• **The task**
Will you write out the data exactly, excluding every picture?

Saved entries:

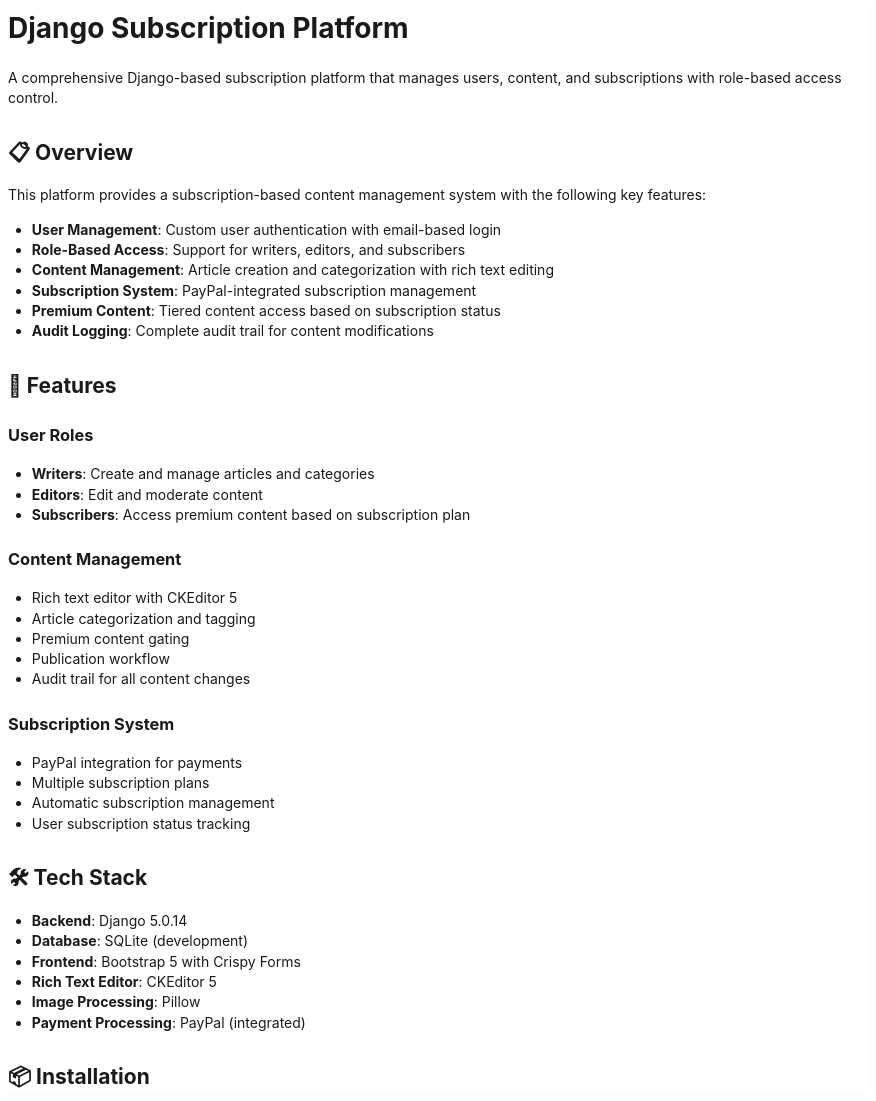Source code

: # Django Subscription Platform

A comprehensive Django-based subscription platform that manages users, content, and subscriptions with role-based access control.

## 📋 Overview

This platform provides a subscription-based content management system with the following key features:

- **User Management**: Custom user authentication with email-based login
- **Role-Based Access**: Support for writers, editors, and subscribers
- **Content Management**: Article creation and categorization with rich text editing
- **Subscription System**: PayPal-integrated subscription management
- **Premium Content**: Tiered content access based on subscription status
- **Audit Logging**: Complete audit trail for content modifications

## 🚀 Features

### User Roles
- **Writers**: Create and manage articles and categories
- **Editors**: Edit and moderate content
- **Subscribers**: Access premium content based on subscription plan

### Content Management
- Rich text editor with CKEditor 5
- Article categorization and tagging
- Premium content gating
- Publication workflow
- Audit trail for all content changes

### Subscription System
- PayPal integration for payments
- Multiple subscription plans
- Automatic subscription management
- User subscription status tracking

## 🛠️ Tech Stack

- **Backend**: Django 5.0.14
- **Database**: SQLite (development)
- **Frontend**: Bootstrap 5 with Crispy Forms
- **Rich Text Editor**: CKEditor 5
- **Image Processing**: Pillow
- **Payment Processing**: PayPal (integrated)

## 📦 Installation
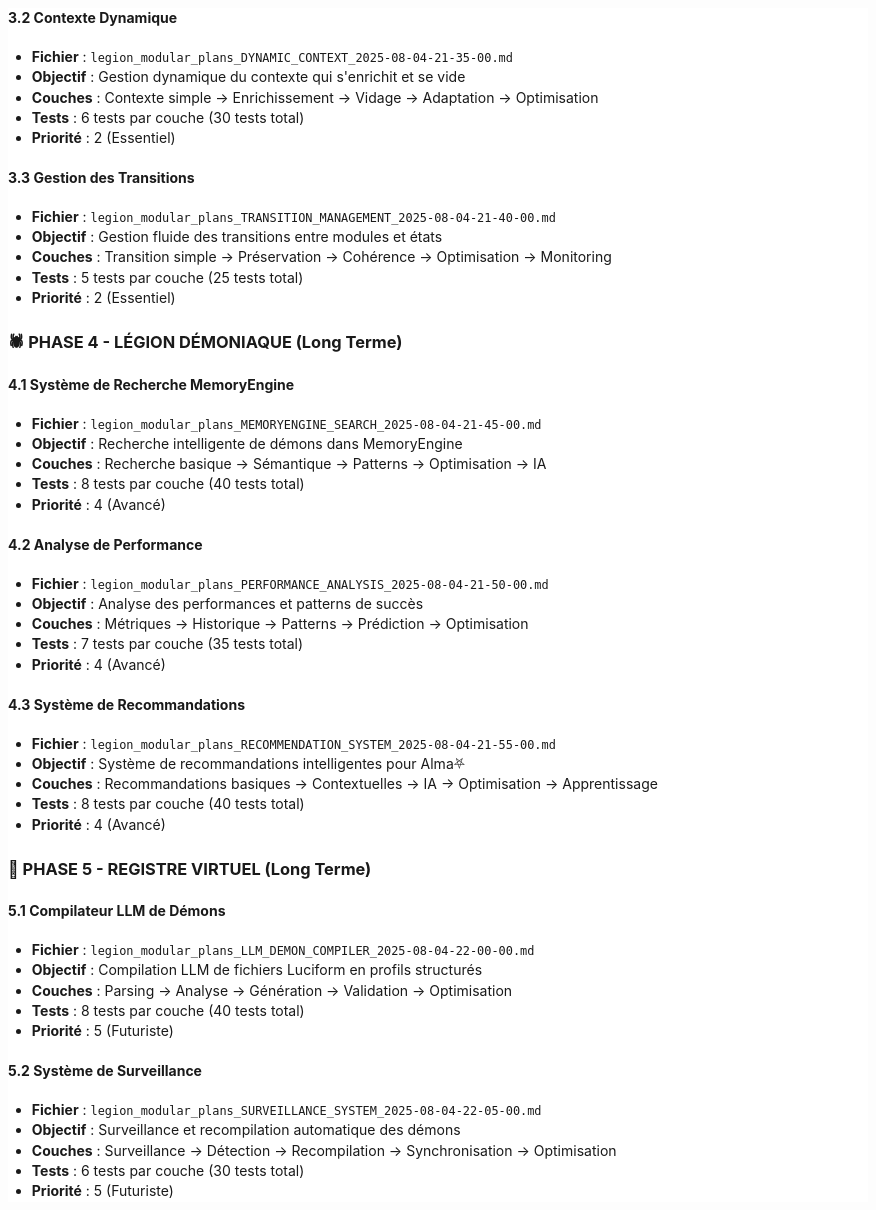 #### **3.2 Contexte Dynamique**
- **Fichier** : `legion_modular_plans_DYNAMIC_CONTEXT_2025-08-04-21-35-00.md`
- **Objectif** : Gestion dynamique du contexte qui s'enrichit et se vide
- **Couches** : Contexte simple → Enrichissement → Vidage → Adaptation → Optimisation
- **Tests** : 6 tests par couche (30 tests total)
- **Priorité** : 2 (Essentiel)

#### **3.3 Gestion des Transitions**
- **Fichier** : `legion_modular_plans_TRANSITION_MANAGEMENT_2025-08-04-21-40-00.md`
- **Objectif** : Gestion fluide des transitions entre modules et états
- **Couches** : Transition simple → Préservation → Cohérence → Optimisation → Monitoring
- **Tests** : 5 tests par couche (25 tests total)
- **Priorité** : 2 (Essentiel)

### **🕷️ PHASE 4 - LÉGION DÉMONIAQUE (Long Terme)**

#### **4.1 Système de Recherche MemoryEngine**
- **Fichier** : `legion_modular_plans_MEMORYENGINE_SEARCH_2025-08-04-21-45-00.md`
- **Objectif** : Recherche intelligente de démons dans MemoryEngine
- **Couches** : Recherche basique → Sémantique → Patterns → Optimisation → IA
- **Tests** : 8 tests par couche (40 tests total)
- **Priorité** : 4 (Avancé)

#### **4.2 Analyse de Performance**
- **Fichier** : `legion_modular_plans_PERFORMANCE_ANALYSIS_2025-08-04-21-50-00.md`
- **Objectif** : Analyse des performances et patterns de succès
- **Couches** : Métriques → Historique → Patterns → Prédiction → Optimisation
- **Tests** : 7 tests par couche (35 tests total)
- **Priorité** : 4 (Avancé)

#### **4.3 Système de Recommandations**
- **Fichier** : `legion_modular_plans_RECOMMENDATION_SYSTEM_2025-08-04-21-55-00.md`
- **Objectif** : Système de recommandations intelligentes pour Alma⛧
- **Couches** : Recommandations basiques → Contextuelles → IA → Optimisation → Apprentissage
- **Tests** : 8 tests par couche (40 tests total)
- **Priorité** : 4 (Avancé)

### **📁 PHASE 5 - REGISTRE VIRTUEL (Long Terme)**

#### **5.1 Compilateur LLM de Démons**
- **Fichier** : `legion_modular_plans_LLM_DEMON_COMPILER_2025-08-04-22-00-00.md`
- **Objectif** : Compilation LLM de fichiers Luciform en profils structurés
- **Couches** : Parsing → Analyse → Génération → Validation → Optimisation
- **Tests** : 8 tests par couche (40 tests total)
- **Priorité** : 5 (Futuriste)

#### **5.2 Système de Surveillance**
- **Fichier** : `legion_modular_plans_SURVEILLANCE_SYSTEM_2025-08-04-22-05-00.md`
- **Objectif** : Surveillance et recompilation automatique des démons
- **Couches** : Surveillance → Détection → Recompilation → Synchronisation → Optimisation
- **Tests** : 6 tests par couche (30 tests total)
- **Priorité** : 5 (Futuriste)
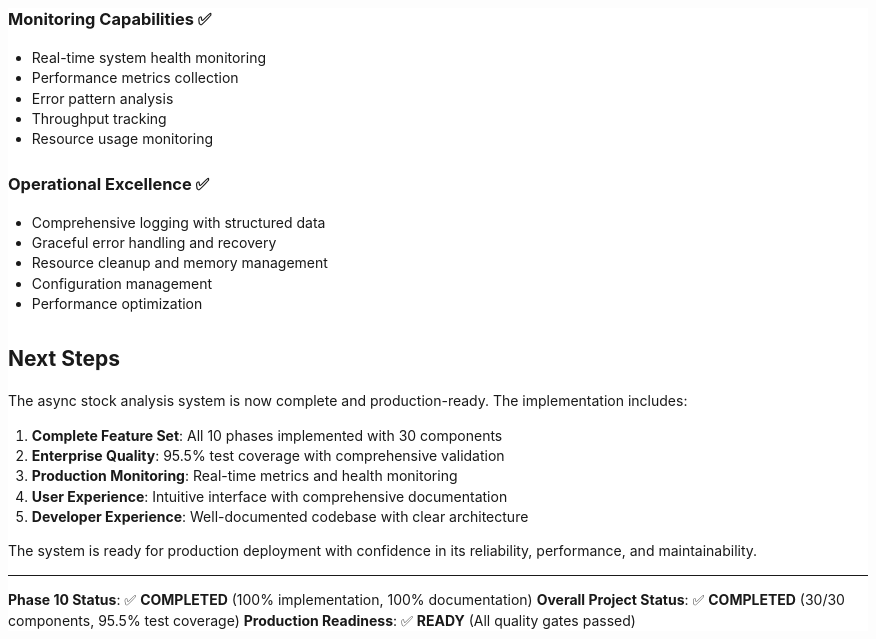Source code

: ### Monitoring Capabilities ✅
- Real-time system health monitoring
- Performance metrics collection
- Error pattern analysis
- Throughput tracking
- Resource usage monitoring

### Operational Excellence ✅
- Comprehensive logging with structured data
- Graceful error handling and recovery
- Resource cleanup and memory management
- Configuration management
- Performance optimization

## Next Steps

The async stock analysis system is now complete and production-ready. The implementation includes:

1. **Complete Feature Set**: All 10 phases implemented with 30 components
2. **Enterprise Quality**: 95.5% test coverage with comprehensive validation
3. **Production Monitoring**: Real-time metrics and health monitoring
4. **User Experience**: Intuitive interface with comprehensive documentation
5. **Developer Experience**: Well-documented codebase with clear architecture

The system is ready for production deployment with confidence in its reliability, performance, and maintainability.

---

**Phase 10 Status**: ✅ **COMPLETED** (100% implementation, 100% documentation)
**Overall Project Status**: ✅ **COMPLETED** (30/30 components, 95.5% test coverage)
**Production Readiness**: ✅ **READY** (All quality gates passed)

• **Task answer**
Source code

: # Django Subscription Platform

A comprehensive Django-based subscription platform that manages users, content, and subscriptions with role-based access control.

## 📋 Overview

This platform provides a subscription-based content management system with the following key features:

- **User Management**: Custom user authentication with email-based login
- **Role-Based Access**: Support for writers, editors, and subscribers
- **Content Management**: Article creation and categorization with rich text editing
- **Subscription System**: PayPal-integrated subscription management
- **Premium Content**: Tiered content access based on subscription status
- **Audit Logging**: Complete audit trail for content modifications

## 🚀 Features

### User Roles
- **Writers**: Create and manage articles and categories
- **Editors**: Edit and moderate content
- **Subscribers**: Access premium content based on subscription plan

### Content Management
- Rich text editor with CKEditor 5
- Article categorization and tagging
- Premium content gating
- Publication workflow
- Audit trail for all content changes

### Subscription System
- PayPal integration for payments
- Multiple subscription plans
- Automatic subscription management
- User subscription status tracking

## 🛠️ Tech Stack

- **Backend**: Django 5.0.14
- **Database**: SQLite (development)
- **Frontend**: Bootstrap 5 with Crispy Forms
- **Rich Text Editor**: CKEditor 5
- **Image Processing**: Pillow
- **Payment Processing**: PayPal (integrated)

## 📦 Installation
 #### **3.2 Contexte Dynamique**
- **Fichier** : `legion_modular_plans_DYNAMIC_CONTEXT_2025-08-04-21-35-00.md`
- **Objectif** : Gestion dynamique du contexte qui s'enrichit et se vide
- **Couches** : Contexte simple → Enrichissement → Vidage → Adaptation → Optimisation
- **Tests** : 6 tests par couche (30 tests total)
- **Priorité** : 2 (Essentiel)

#### **3.3 Gestion des Transitions**
- **Fichier** : `legion_modular_plans_TRANSITION_MANAGEMENT_2025-08-04-21-40-00.md`
- **Objectif** : Gestion fluide des transitions entre modules et états
- **Couches** : Transition simple → Préservation → Cohérence → Optimisation → Monitoring
- **Tests** : 5 tests par couche (25 tests total)
- **Priorité** : 2 (Essentiel)

### **🕷️ PHASE 4 - LÉGION DÉMONIAQUE (Long Terme)**

#### **4.1 Système de Recherche MemoryEngine**
- **Fichier** : `legion_modular_plans_MEMORYENGINE_SEARCH_2025-08-04-21-45-00.md`
- **Objectif** : Recherche intelligente de démons dans MemoryEngine
- **Couches** : Recherche basique → Sémantique → Patterns → Optimisation → IA
- **Tests** : 8 tests par couche (40 tests total)
- **Priorité** : 4 (Avancé)

#### **4.2 Analyse de Performance**
- **Fichier** : `legion_modular_plans_PERFORMANCE_ANALYSIS_2025-08-04-21-50-00.md`
- **Objectif** : Analyse des performances et patterns de succès
- **Couches** : Métriques → Historique → Patterns → Prédiction → Optimisation
- **Tests** : 7 tests par couche (35 tests total)
- **Priorité** : 4 (Avancé)

#### **4.3 Système de Recommandations**
- **Fichier** : `legion_modular_plans_RECOMMENDATION_SYSTEM_2025-08-04-21-55-00.md`
- **Objectif** : Système de recommandations intelligentes pour Alma⛧
- **Couches** : Recommandations basiques → Contextuelles → IA → Optimisation → Apprentissage
- **Tests** : 8 tests par couche (40 tests total)
- **Priorité** : 4 (Avancé)

### **📁 PHASE 5 - REGISTRE VIRTUEL (Long Terme)**

#### **5.1 Compilateur LLM de Démons**
- **Fichier** : `legion_modular_plans_LLM_DEMON_COMPILER_2025-08-04-22-00-00.md`
- **Objectif** : Compilation LLM de fichiers Luciform en profils structurés
- **Couches** : Parsing → Analyse → Génération → Validation → Optimisation
- **Tests** : 8 tests par couche (40 tests total)
- **Priorité** : 5 (Futuriste)

#### **5.2 Système de Surveillance**
- **Fichier** : `legion_modular_plans_SURVEILLANCE_SYSTEM_2025-08-04-22-05-00.md`
- **Objectif** : Surveillance et recompilation automatique des démons
- **Couches** : Surveillance → Détection → Recompilation → Synchronisation → Optimisation
- **Tests** : 6 tests par couche (30 tests total)
- **Priorité** : 5 (Futuriste)
Source code

: ### Monitoring Capabilities ✅
- Real-time system health monitoring
- Performance metrics collection
- Error pattern analysis
- Throughput tracking
- Resource usage monitoring

### Operational Excellence ✅
- Comprehensive logging with structured data
- Graceful error handling and recovery
- Resource cleanup and memory management
- Configuration management
- Performance optimization

## Next Steps

The async stock analysis system is now complete and production-ready. The implementation includes:

1. **Complete Feature Set**: All 10 phases implemented with 30 components
2. **Enterprise Quality**: 95.5% test coverage with comprehensive validation
3. **Production Monitoring**: Real-time metrics and health monitoring
4. **User Experience**: Intuitive interface with comprehensive documentation
5. **Developer Experience**: Well-documented codebase with clear architecture

The system is ready for production deployment with confidence in its reliability, performance, and maintainability.

---

**Phase 10 Status**: ✅ **COMPLETED** (100% implementation, 100% documentation)
**Overall Project Status**: ✅ **COMPLETED** (30/30 components, 95.5% test coverage)
**Production Readiness**: ✅ **READY** (All quality gates passed)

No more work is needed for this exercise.